According to Director of the Center for Environmental Research Kyle Piller, they found low levels of arsenic, but no mercury, lead, or cadmium, a little bit of chromium, and no selenium in water samples.
“The levels that these metals were found at in the water and sediment were below EPA’s value that would warrant concern for an ecological risk,” Piller said.
Researchers gathered samples from nine lake sites that are sampled weekly and nine river sites that are sampled every other week.
Piller said that currently external labs are used until the project’s labs are Department of Environmental Quality-certified and their quality assurance and quality control protocols for the labs are developed and refined. However, the project is installing new equipment in the labs so that they will be able to run labs in-house once certifications are obtained.
Interim Dean of the College of Science and Technology Daniel McCarthy emphasized the importance of transparency the project strives to maintain with the public.
“In order to make informed decisions and have the community know what is going on, we need science behind it,” he said. “That has been and continues to be the goal or our center.”
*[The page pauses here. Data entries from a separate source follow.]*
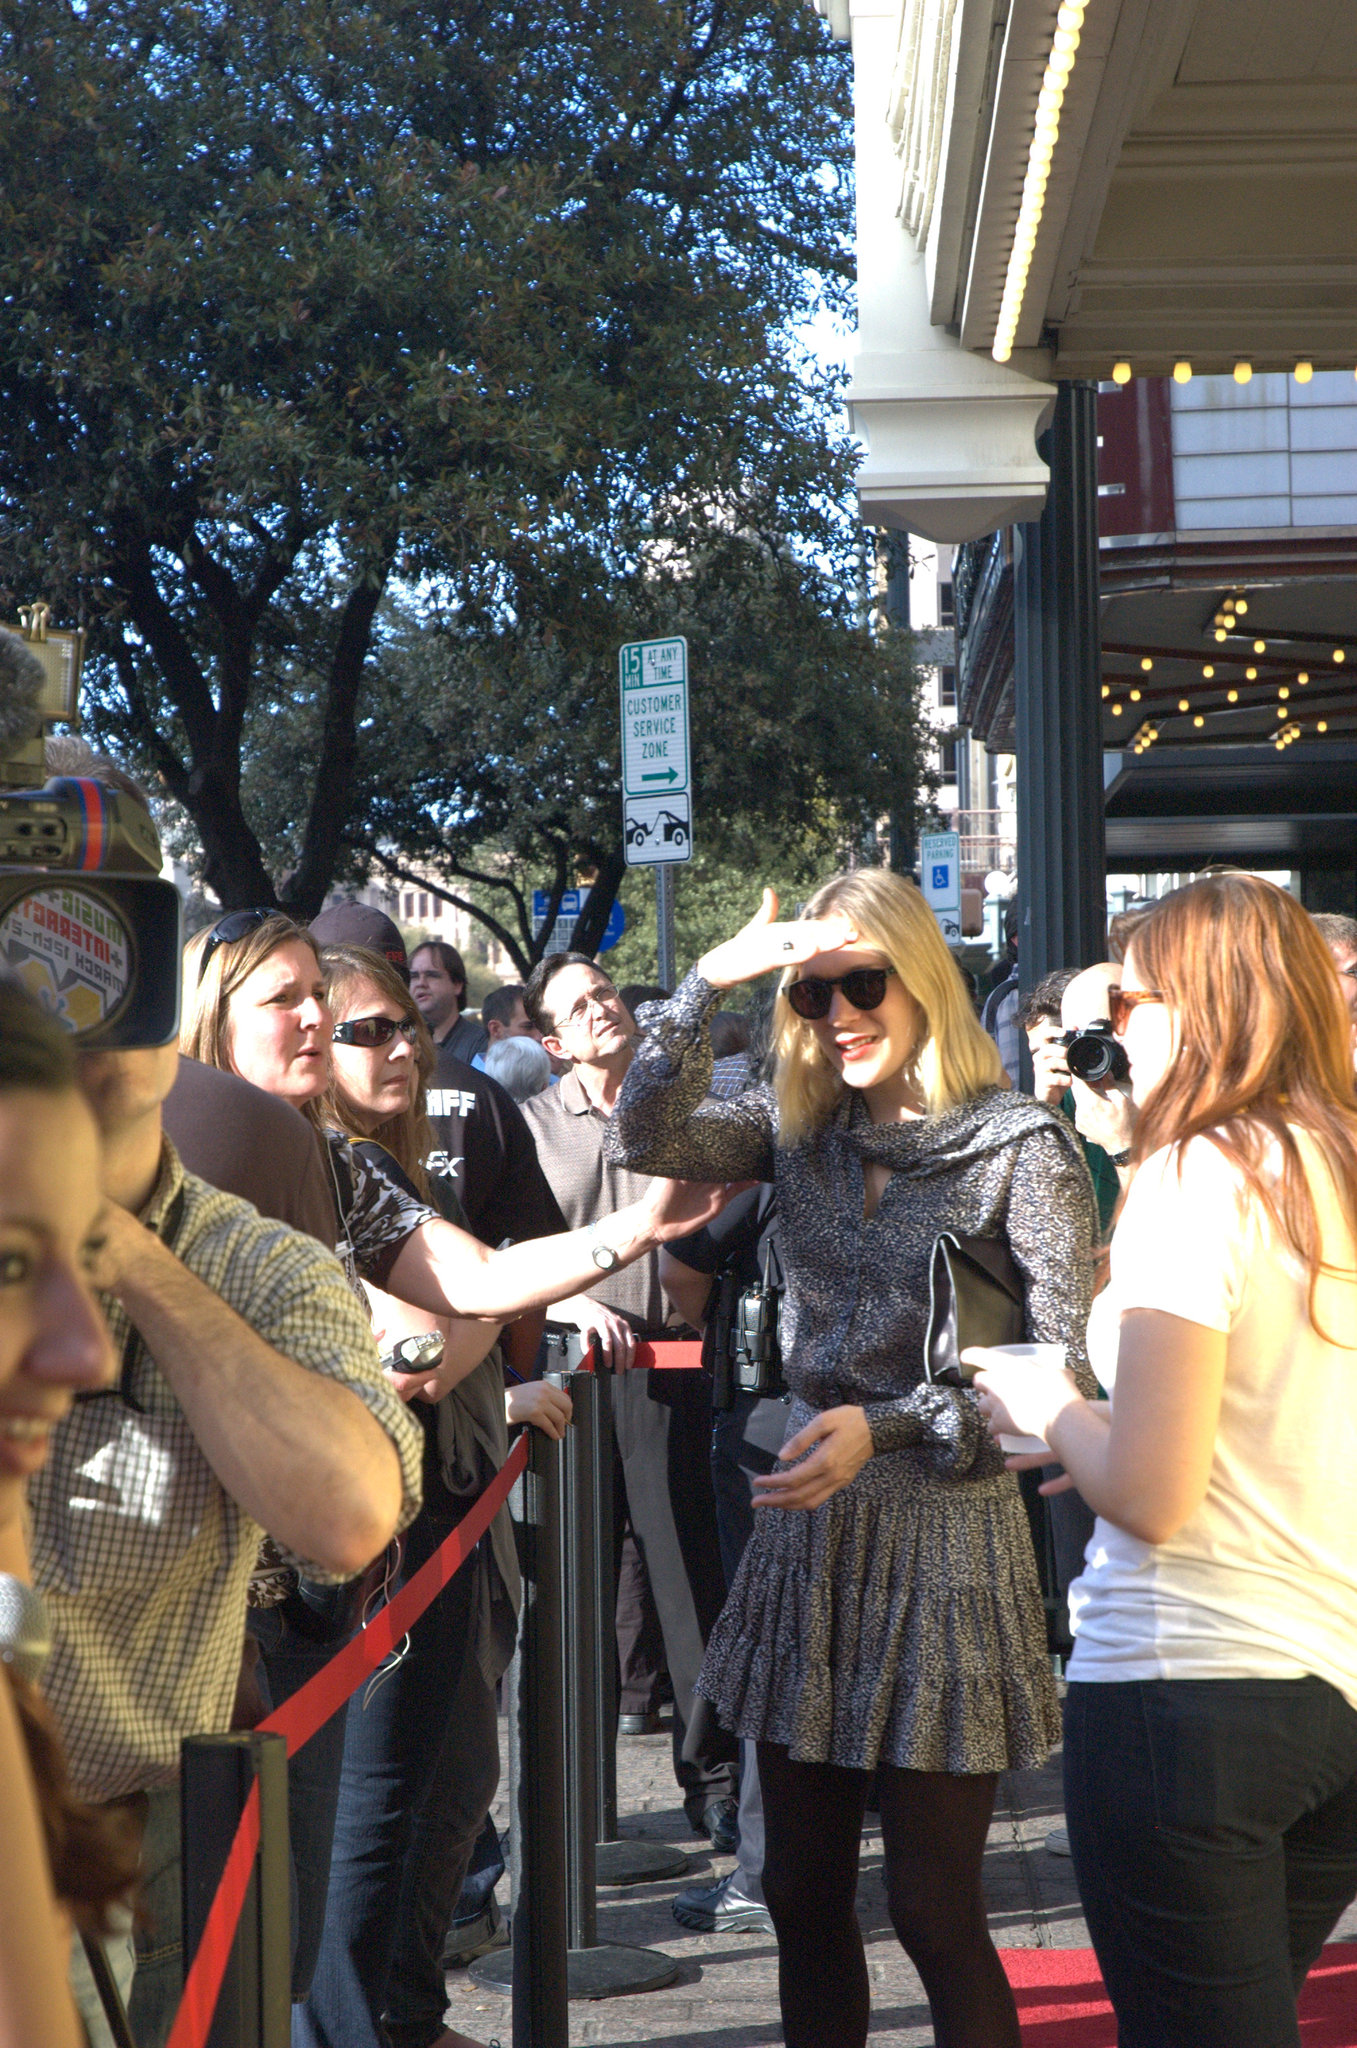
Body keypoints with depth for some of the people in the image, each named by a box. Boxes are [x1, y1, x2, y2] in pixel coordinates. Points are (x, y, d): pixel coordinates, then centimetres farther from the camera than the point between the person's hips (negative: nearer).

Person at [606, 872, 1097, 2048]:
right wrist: (709, 983, -18)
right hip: (806, 1524, 5)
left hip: (944, 1532, -5)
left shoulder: (1022, 1148, -8)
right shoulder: (803, 1130, 7)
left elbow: (1068, 1376, -12)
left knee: (933, 1908, 1)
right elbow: (646, 1139, -8)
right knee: (802, 1894, 12)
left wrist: (886, 1427, -21)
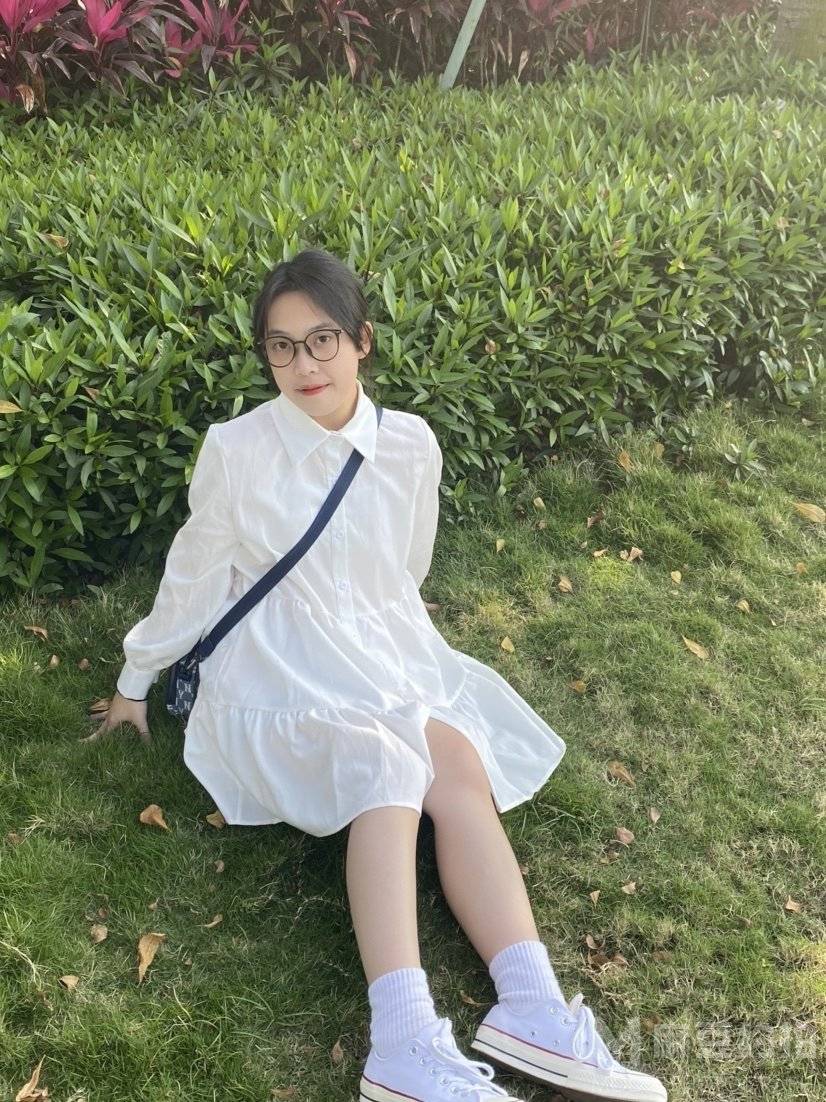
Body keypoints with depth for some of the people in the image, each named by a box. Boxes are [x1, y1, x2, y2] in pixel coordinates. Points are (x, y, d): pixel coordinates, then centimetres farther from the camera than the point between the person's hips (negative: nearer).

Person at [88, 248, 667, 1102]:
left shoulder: (411, 445, -1)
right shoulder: (237, 450, -9)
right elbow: (193, 576, 4)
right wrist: (136, 680, 14)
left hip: (388, 656, 4)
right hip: (282, 678, -4)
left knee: (460, 764, -26)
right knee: (386, 768, -32)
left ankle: (532, 1008, -31)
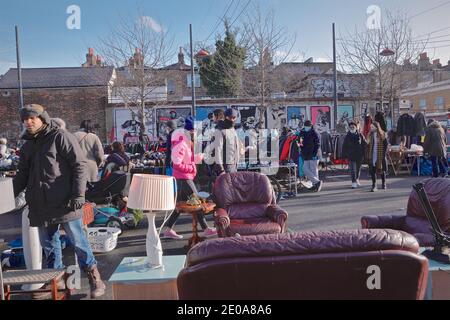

The project has also installed seven chemical monitoring buoys near the mouth of the rivers and the middle of the lake that are in the process of calibration before collecting chemical data. The information from the buoys will be posted on the project’s website.
Additional aspects of the project include wildlife, wetland, physiological ecology monitoring and education outreach.
“The Lake Maurepas Monitoring Project is not involved in any aspect of the seismic survey or carbon capture research,” Piller said. “The project’s objectivity is to monitor the lake’s biology, water quality and chemicals in the environment independently.”